Colloque, 7 juin 2010

Mutations du surréalisme belge: de l’objet bouleversant aux logogrammes

Raluca Lupu-Onet
couverture
Imaginer l’avant-garde aujourd’hui. Enquête sur l’avenir de son histoire, événement organisé par Bertrand Gervais et Sylvano Santini

Les interrogations actuelles qui ravivent la question, ou l’histoire, des avant-gardes en projettent dans leur grande majorité l’image d’un passé héroïque de la subversion et du renouvellement. Ce qui s’impose d’emblée dans la subversion avant-gardiste, c’est en fait une volonté d’agir sur les habitudes esthétique et productrice de l’art en général. Nous retenons de toutes ces démarches le concept de «ars combinatoria» pour définir la praxis dialogique propre au surréalisme qui engendre une véritable porosité de la frontière entre les arts ainsi qu’une expérience fondamentalement avant-gardiste, qui est celle de la communauté artistique.

Pour illustrer les mécanismes de production de ces œuvres hybrides, nous proposons d’interroger, d’abord, la poétique du collage (le surréalisme français) et celle des «objets bouleversants» (du surréalisme belge) pour arriver, ensuite, à poser la question d’une intermédialité avant la lettre propre aux logogrammes (inventés en 1962) de Christian Dotremont, artiste belge d’inspiration surréaliste, fondateur du groupe Cobra.

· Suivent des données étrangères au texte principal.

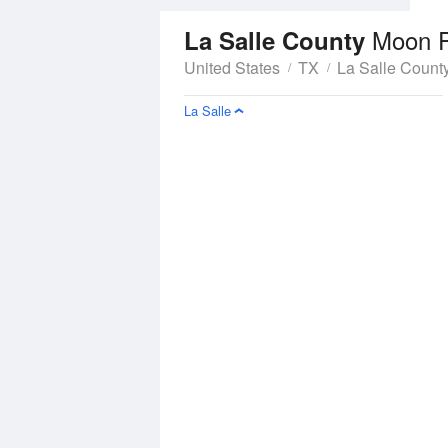
Moon 
La Salle County
United States
TX
La Salle Count
La Salle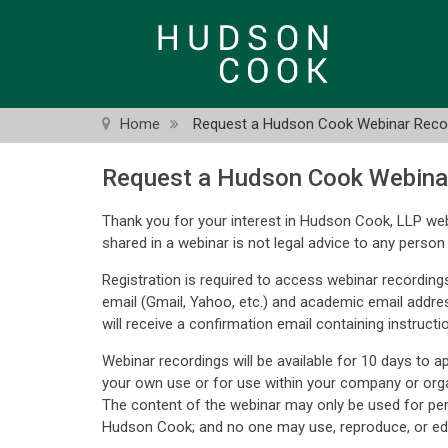
Skip
to
main
content
Home
Request a Hudson Cook Webinar Reco
Request a Hudson Cook Webina
Thank you for your interest in Hudson Cook, LLP web
shared in a webinar is not legal advice to any person 
Registration is required to access webinar recordings
email (Gmail, Yahoo, etc.) and academic email addre
will receive a confirmation email containing instructi
Webinar recordings will be available for 10 days to 
your own use or for use within your company or orga
The content of the webinar may only be used for pe
Hudson Cook; and no one may use, reproduce, or edi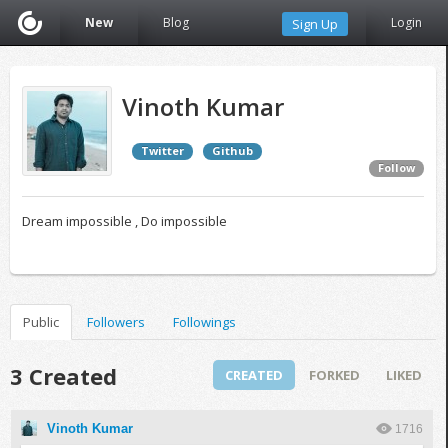
New
Blog
Login
Sign Up
Vinoth Kumar
Twitter
Github
Follow
Dream impossible , Do impossible
Public
Followers
Followings
3 Created
CREATED
FORKED
LIKED
Vinoth Kumar
1716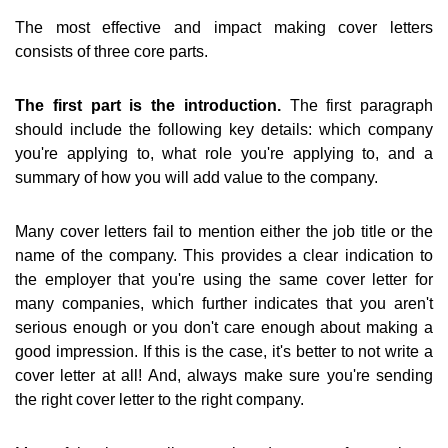
The most effective and impact making cover letters
consists of three core parts.
The first part is the introduction.
The first paragraph
should include the following key details: which company
you're applying to, what role you're applying to, and a
summary of how you will add value to the company.
Many cover letters fail to mention either the job title or the
name of the company. This provides a clear indication to
the employer that you're using the same cover letter for
many companies, which further indicates that you aren't
serious enough or you don't care enough about making a
good impression. If this is the case, it's better to not write a
cover letter at all! And, always make sure you're sending
the right cover letter to the right company.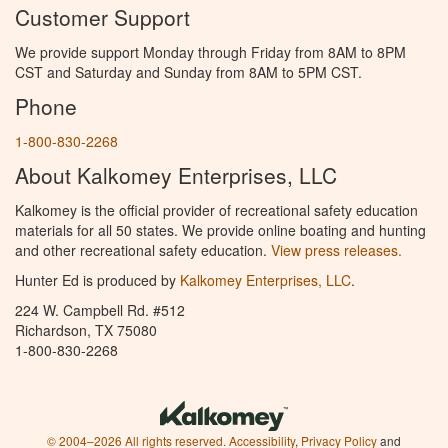
Customer Support
We provide support Monday through Friday from 8AM to 8PM
CST and Saturday and Sunday from 8AM to 5PM CST.
Phone
1-800-830-2268
About Kalkomey Enterprises, LLC
Kalkomey is the official provider of recreational safety education
materials for all 50 states. We provide online boating and hunting
and other recreational safety education.
View press releases.
Hunter Ed is produced by
Kalkomey Enterprises, LLC
.
224 W. Campbell Rd. #512
Richardson, TX 75080
1-800-830-2268
© 2004–2026 All rights reserved.
Accessibility
,
Privacy Policy
and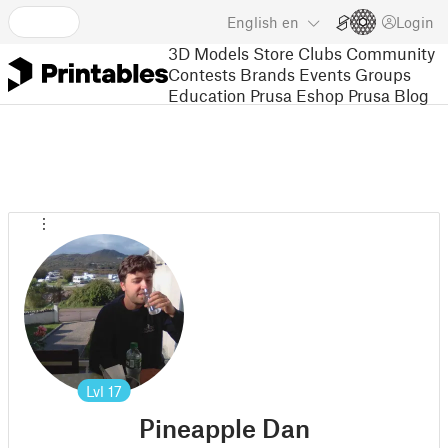
English
en
Login
3D Models
Store
Clubs
Community
Contests
Brands
Events
Groups
Education
Prusa Eshop
Prusa Blog
Lvl
17
Pineapple Dan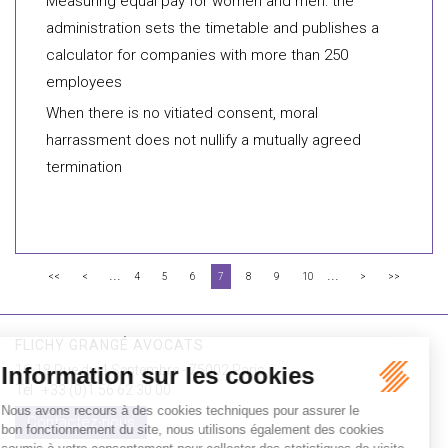
Measuring equal pay for women and men: the
administration sets the timetable and publishes a
calculator for companies with more than 250
employees
When there is no vitiated consent, moral
harrassment does not nullify a mutually agreed
termination
...
...
<<
<
4
5
6
7
8
9
10
>
>>
FLICHY GRANGÉ AVOCATS
16-18 Rue du 4 Septembre - 75002 Paris
Tél : +33 (0)1 56 62 30 00
Contactez-nous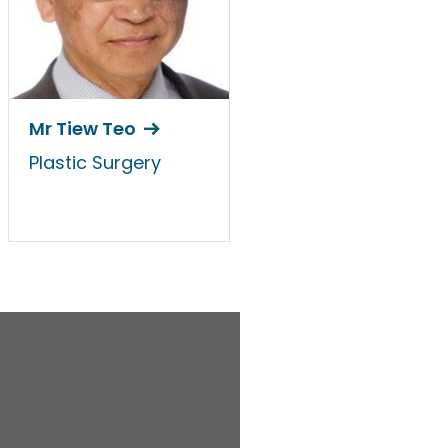
Mr Tiew Teo
Plastic Surgery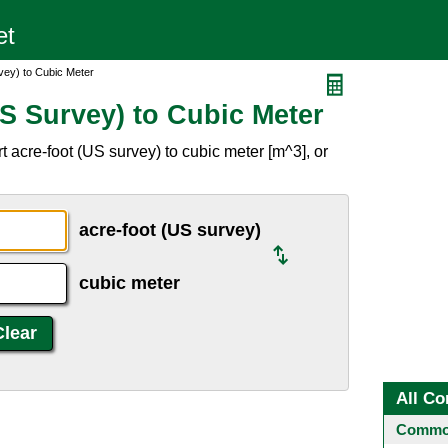
vey) to Cubic Meter
S Survey) to Cubic Meter
 acre-foot (US survey) to cubic meter [m^3], or
acre-foot (US survey)
cubic meter
All Co
Common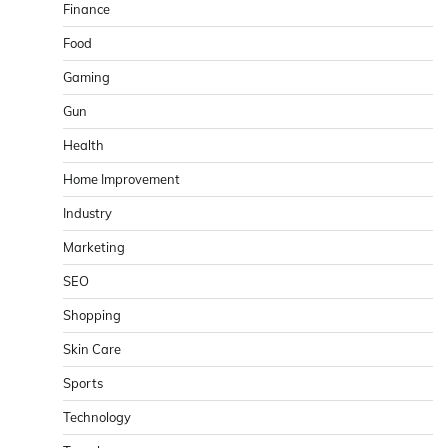
Finance
Food
Gaming
Gun
Health
Home Improvement
Industry
Marketing
SEO
Shopping
Skin Care
Sports
Technology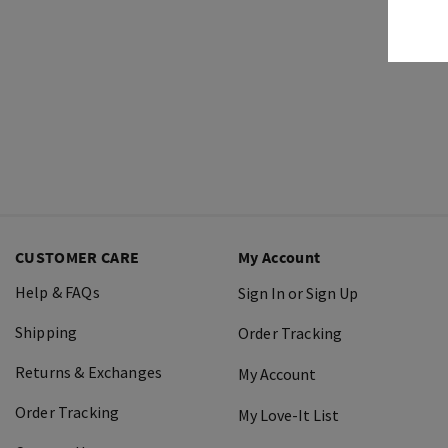
CUSTOMER CARE
My Account
Help & FAQs
Sign In or Sign Up
Shipping
Order Tracking
Returns & Exchanges
My Account
Order Tracking
My Love-It List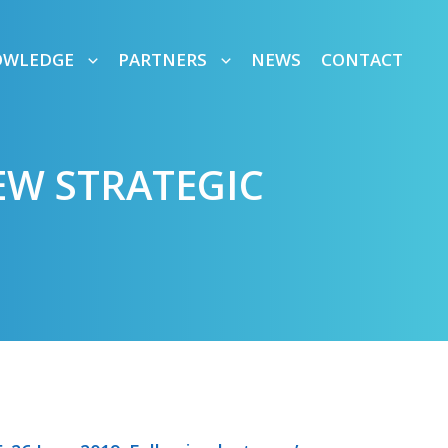
OWLEDGE
PARTNERS
NEWS
CONTACT
W STRATEGIC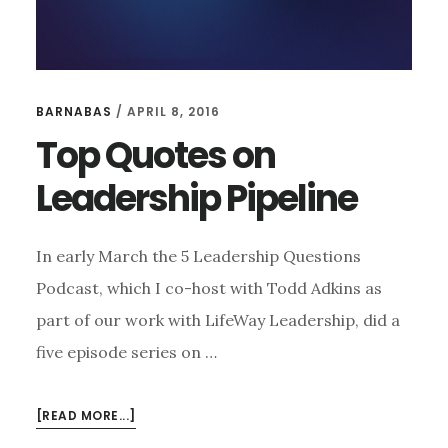
BARNABAS
/
APRIL 8, 2016
Top Quotes on
Leadership Pipeline
In early March the 5 Leadership Questions
Podcast, which I co-host with Todd Adkins as
part of our work with LifeWay Leadership, did a
five episode series on …
ABOUT
[READ MORE...]
TOP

Nous démontrerons comment, inspiré de l’ars combinatoria, le logogramme de Dotremont englobe dans son tracé, qui fait de l’illisible un trait poétique, deux modalités d’expression artistique: la peinture (des mots) et l’écriture (délivrée de la typographie). Cette forme avant-gardiste d’une écriture transgressive se donne pour mission de faire valoir les qualités créatrices du verbe considéré dans sa matérialité, dans sa forme écrite, tracée par la main de l’écrivain-artiste et exposé sur la toile. C’est sur cet élément -la matérialité du texte, l’écriture comme scription, partie intégrante de la signification- que nous voulons insister afin de démontrer l’actualité de cette praxis poético-picturale. En effet, le logogramme synthétise l’expression de la différence qui se situe dans l’entre-deux (arts). Et cette nouvelle forme artistique hybride met en cause toute une communauté, celle qui se crée entre le langage, l’artiste et le récepteur. Ce dialogue implicite de l’appareil logogrammatique interroge le signe linguistique dans son statut de trace, symbole et témoignage de présence de son traceur.

Raluca Lupu-Onet est professeure permanente au Département de langue et de littérature du Collège de Valleyfield où elle enseigne les littératures modernes et contemporaines. Titulaire de deux doctorats (en langue et littérature française, Université Babes-Bolyai, 2004; et en littérature de langues françaises, Université de Montréal, 2010) et de deux maîtrises (en littératures francophones, 1998, et en littérature comparée, 1999) à l’Université Babes-Bolyai, Roumanie, Raluca Lupu-Onet est aussi traductrice (théâtre francophone, critique littéraire et histoire des religions). Ses articles sont publiés dans les revues IdiomaTransylvanian ReviewTextimage et Les Cahiers Echinox.